Community development faces various intrinsic challenges for which there are no easy answers. Although individual workers may well find pragmatic solutions that reflect local conditions, personal preferences and political priorities, expediency sometimes wins out over principles. Practitioners experience tensions and dilemmas arising from their numerous roles and commitments. The situations they face are often characterised by dynamic uncertainty, conflicting loyalties and confusing ‘role strain’ (Hoggett et al, 2009).
Community development intervenes at different levels, from supporting standalone grassroots activities to campaigning locally for the aims of global social movements. Community organisers are located in a wide range of agencies, including trade unions, faith-based organisations, even some political parties. Where community-oriented posts still exist within local authorities, they may be found working in different departments with limited co-ordination. Years of falling budgets oblige specialist teams to cover several large areas, while their jobs are often located at the margins rather than the heart of the organisation. The purpose of community development is still contested in some quarters and it is frequently carried out through short-term micro-projects, fragmented funding and precarious job contracts, making it difficult to carve out a strategic and sustainable approach.

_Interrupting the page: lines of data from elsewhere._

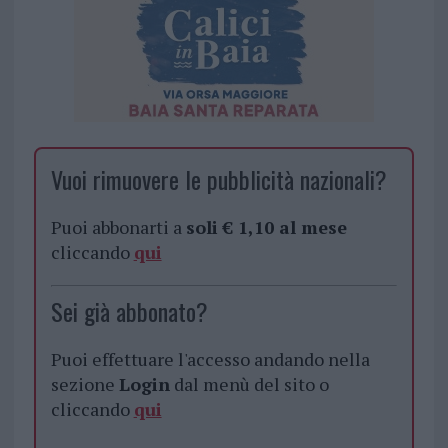
Vuoi rimuovere le pubblicità nazionali?
Puoi abbonarti a
soli € 1,10 al mese
cliccando
qui
Sei già abbonato?
Puoi effettuare l'accesso andando nella
sezione
Login
dal menù del sito o
cliccando
qui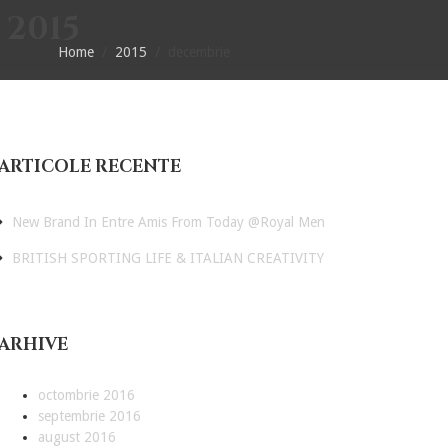
 2015
Home
/
2015
/
decembrie
ARTICOLE RECENTE
New Brand In Entre Amis From Today @Royal Men
BRITISH SPORTING LIFE & ITALIAN CREATIVITY
ARHIVE
octombrie 2016
septembrie 2016
august 2016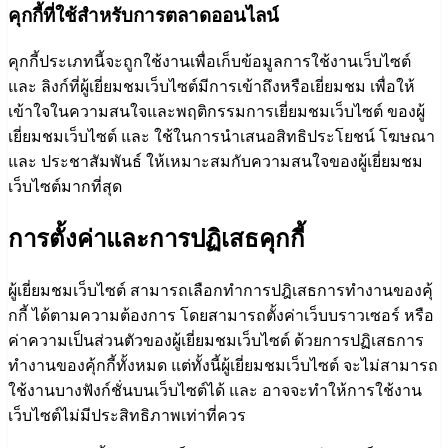
คุกกี้ที่ใช้สำหรับการตลาดออนไลน์
คุกกี้ประเภทนี้จะถูกใช้งานเพื่อเก็บข้อมูลการใช้งานเว็บไซต์
และ ลิงก์ที่ผู้เยี่ยมชมเว็บไซต์มีการเข้าถึงหรือเยี่ยมชม เพื่อให้
เข้าใจในความสนใจและพฤติกรรมการเยี่ยมชมเว็บไซต์ ของผู้
เยี่ยมชมเว็บไซต์ และ ใช้ในการนำเสนอสิทธิประโยชน์ โฆษณา
และ ประชาสัมพันธ์ ให้เหมาะสมกับความสนใจของผู้เยี่ยมชม
เว็บไซต์มากที่สุด
การตั้งค่าและการปฏิเสธคุกกี้
ผู้เยี่ยมชมเว็บไซต์ สามารถเลือกทำการปฎิเสธการทำงานของคุ้
กกี้ ได้ตามความต้องการ โดยสามารถตั้งค่าเว็บบราวเซอร์ หรือ
ค่าความเป็นส่วนตัวของผู้เยี่ยมชมเว็บไซต์ ด้วยการปฏิเสธการ
ทำงานของคุ้กกี้ทั้งหมด แต่ทั้งนี้ผู้เยี่ยมชมเว็บไซต์ จะไม่สามารถ
ใช้งานบางฟังก์ชั่นบนเว็บไซต์ได้ และ อาจจะทำให้การใช้งาน
เว็บไซต์ไม่มีประสิทธิภาพเท่าที่ควร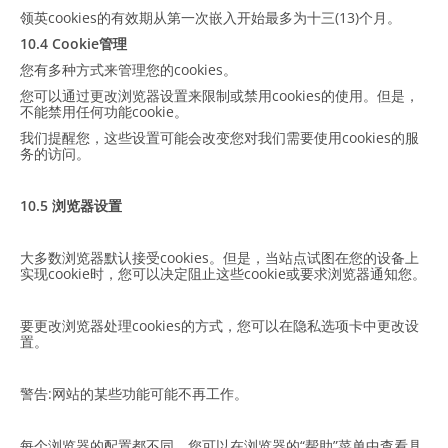
领英cookies的有效期从第一次嵌入开始最多为十三(13)个月。
10.4 Cookie管理
您有多种方式来管理您的cookies。
您可以通过更改浏览器设置来限制或禁用cookies的使用。但是，
不能禁用任何功能cookie。
我们提醒您，这些设置可能会改变您对我们需要使用cookies的服
务的访问。
10.5 浏览器设置
大多数浏览器默认接受cookies。但是，当站点试图在您的设备上
实现cookie时，您可以决定阻止这些cookie或要求浏览器通知您。
要更改浏览器处理cookies的方式，您可以在隐私选项卡中更改设
置。
警告:网站的某些功能可能不再工作。
每个浏览器的配置都不同。您可以在浏览器的“帮助”菜单中查看具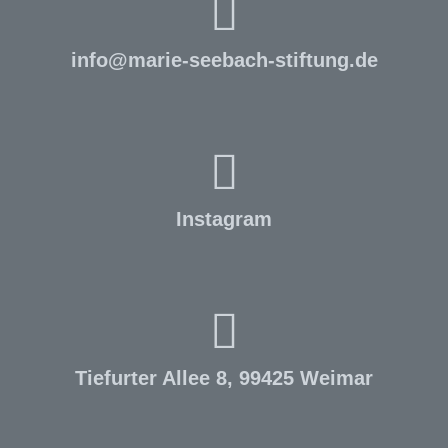
info
@
marie-seebach-stiftung.de
Instagram
Tiefurter Allee 8, 99425 Weimar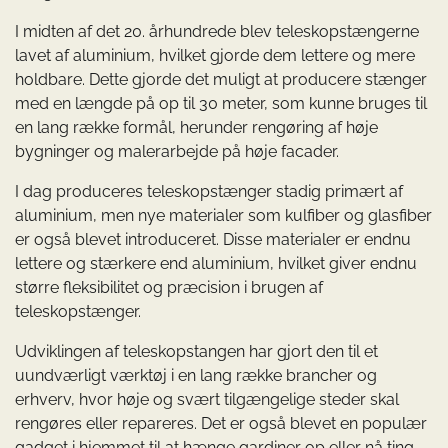
I midten af det 20. århundrede blev teleskopstængerne
lavet af aluminium, hvilket gjorde dem lettere og mere
holdbare. Dette gjorde det muligt at producere stænger
med en længde på op til 30 meter, som kunne bruges til
en lang række formål, herunder rengøring af høje
bygninger og malerarbejde på høje facader.
I dag produceres teleskopstænger stadig primært af
aluminium, men nye materialer som kulfiber og glasfiber
er også blevet introduceret. Disse materialer er endnu
lettere og stærkere end aluminium, hvilket giver endnu
større fleksibilitet og præcision i brugen af
teleskopstænger.
Udviklingen af teleskopstangen har gjort den til et
uundværligt værktøj i en lang række brancher og
erhverv, hvor høje og svært tilgængelige steder skal
rengøres eller repareres. Det er også blevet en populær
gadget i hjemmet til at hænge gardiner op eller nå ting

In the UK the loss of core funding for the major agencies promoting community development has led to a decline in resources and training, eroding its fundamental commitments and leaving a fractured and insecure occupation split across different programmes and models. Internationally, the position is often just as bleak (Clarke et al, 2021). The key national infrastructure and membership networks that in the past brought practitioners and activists together and acted as champions for community development have closed down.